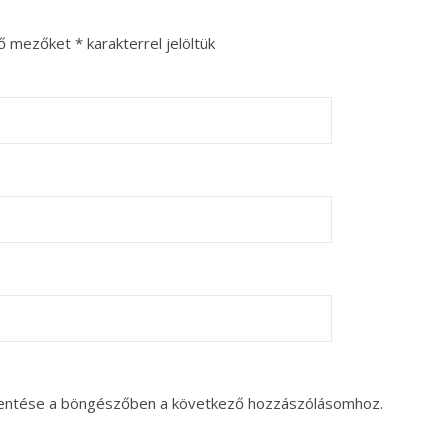
ző mezőket
*
karakterrel jelöltük
entése a böngészőben a következő hozzászólásomhoz.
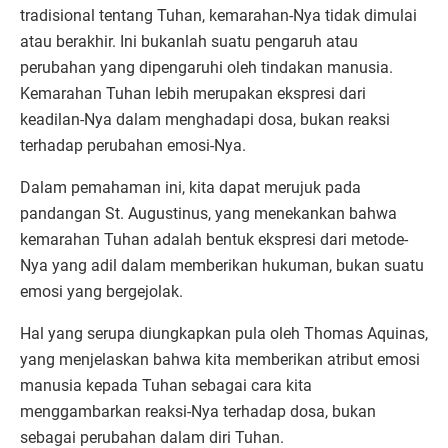
tradisional tentang Tuhan, kemarahan-Nya tidak dimulai
atau berakhir. Ini bukanlah suatu pengaruh atau
perubahan yang dipengaruhi oleh tindakan manusia.
Kemarahan Tuhan lebih merupakan ekspresi dari
keadilan-Nya dalam menghadapi dosa, bukan reaksi
terhadap perubahan emosi-Nya.
Dalam pemahaman ini, kita dapat merujuk pada
pandangan St. Augustinus, yang menekankan bahwa
kemarahan Tuhan adalah bentuk ekspresi dari metode-
Nya yang adil dalam memberikan hukuman, bukan suatu
emosi yang bergejolak.
Hal yang serupa diungkapkan pula oleh Thomas Aquinas,
yang menjelaskan bahwa kita memberikan atribut emosi
manusia kepada Tuhan sebagai cara kita
menggambarkan reaksi-Nya terhadap dosa, bukan
sebagai perubahan dalam diri Tuhan.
·····
## Request:
Note each line above that contains "oleh" and copy it out.

## Answer space:
perubahan yang dipengaruhi oleh tindakan manusia.
Hal yang serupa diungkapkan pula oleh Thomas Aquinas,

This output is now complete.